Page images and extracted text:
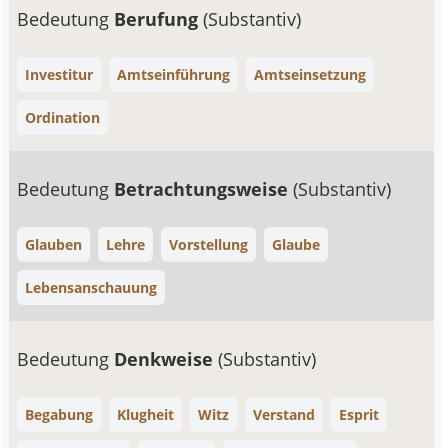
Bedeutung
Berufung
(Substantiv)
Investitur
Amtseinführung
Amtseinsetzung
Ordination
Bedeutung
Betrachtungsweise
(Substantiv)
Glauben
Lehre
Vorstellung
Glaube
Lebensanschauung
Bedeutung
Denkweise
(Substantiv)
Begabung
Klugheit
Witz
Verstand
Esprit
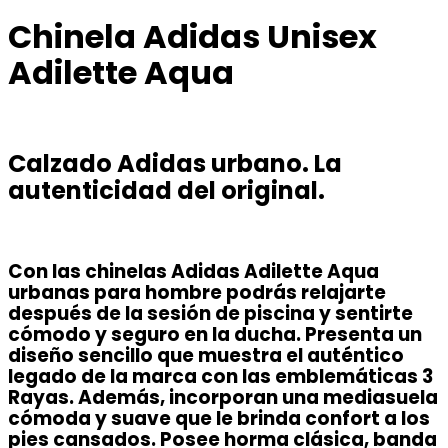
Chinela Adidas Unisex
Adilette Aqua
Calzado Adidas urbano. La
autenticidad del original.
Con las chinelas Adidas Adilette Aqua
urbanas para hombre podrás relajarte
después de la sesión de piscina y sentirte
cómodo y seguro en la ducha. Presenta un
diseño sencillo que muestra el auténtico
legado de la marca con las emblemáticas 3
Rayas. Además, incorporan una mediasuela
cómoda y suave que le brinda confort a los
pies cansados. Posee horma clásica, banda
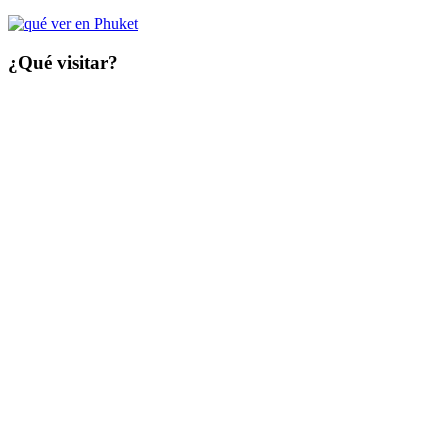
¿Qué visitar?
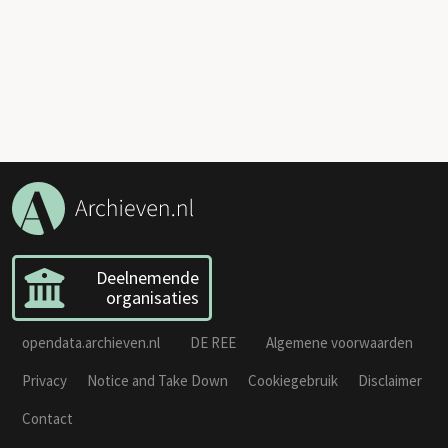
Deelnemende
organisaties
opendata.archieven.nl
DE REE
Algemene voorwaarden
Privacy
Notice and Take Down
Cookiegebruik
Disclaimer
Contact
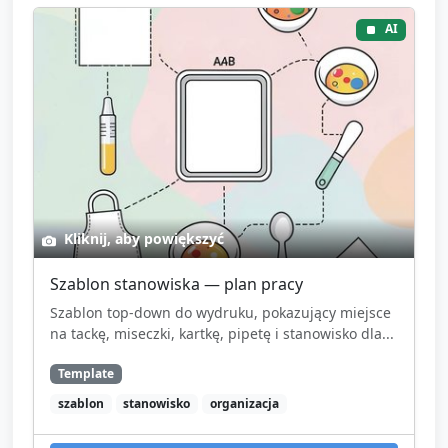
AI
Kliknij, aby powiększyć
Szablon stanowiska — plan pracy
Szablon top‑down do wydruku, pokazujący miejsce
na tackę, miseczki, kartkę, pipetę i stanowisko dla...
Template
szablon
stanowisko
organizacja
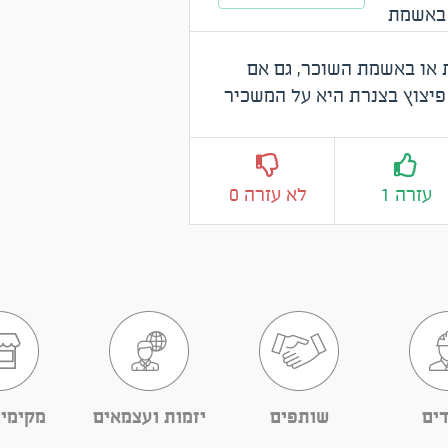
 באשמת
 או באשמת השוכר, גם אם
פיצוץ בצנרת היא על המשכיר
עזרה 1
לא עזרה 0
ים
שותפים
יזמות ועצמאים
מקימי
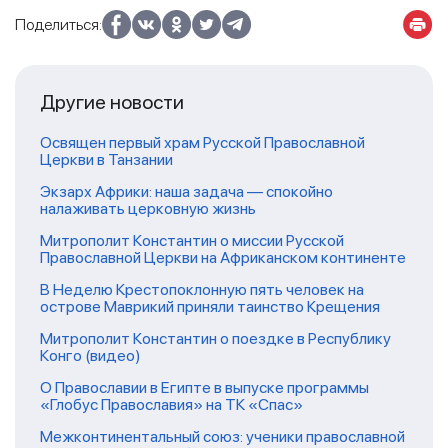
Поделиться:
Другие новости
Освящен первый храм Русской Православной
Церкви в Танзании
Экзарх Африки: наша задача — спокойно
налаживать церковную жизнь
Митрополит Константин о миссии Русской
Православной Церкви на Африканском континенте
В Неделю Крестопоклонную пять человек на
острове Маврикий приняли таинство Крещения
Митрополит Константин о поездке в Республику
Конго (видео)
О Православии в Египте в выпуске программы
«Глобус Православия» на ТК «Спас»
Межконтинентальный союз: ученики православной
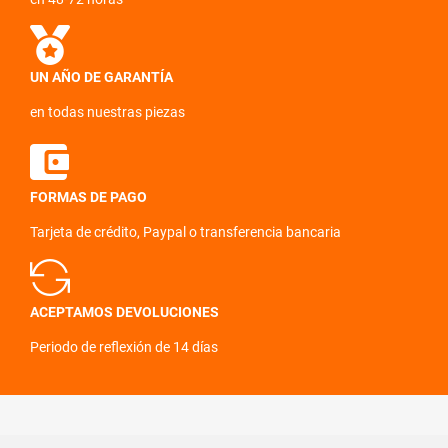
UN AÑO DE GARANTÍA
en todas nuestras piezas
FORMAS DE PAGO
Tarjeta de crédito, Paypal o transferencia bancaria
ACEPTAMOS DEVOLUCIONES
Periodo de reflexión de 14 días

Problem details: Gather every line of the data that contains the string "Константин". Only matches with the same capitalization count.

Answer:
Митрополит Константин о миссии Русской
Митрополит Константин о поездке в Республику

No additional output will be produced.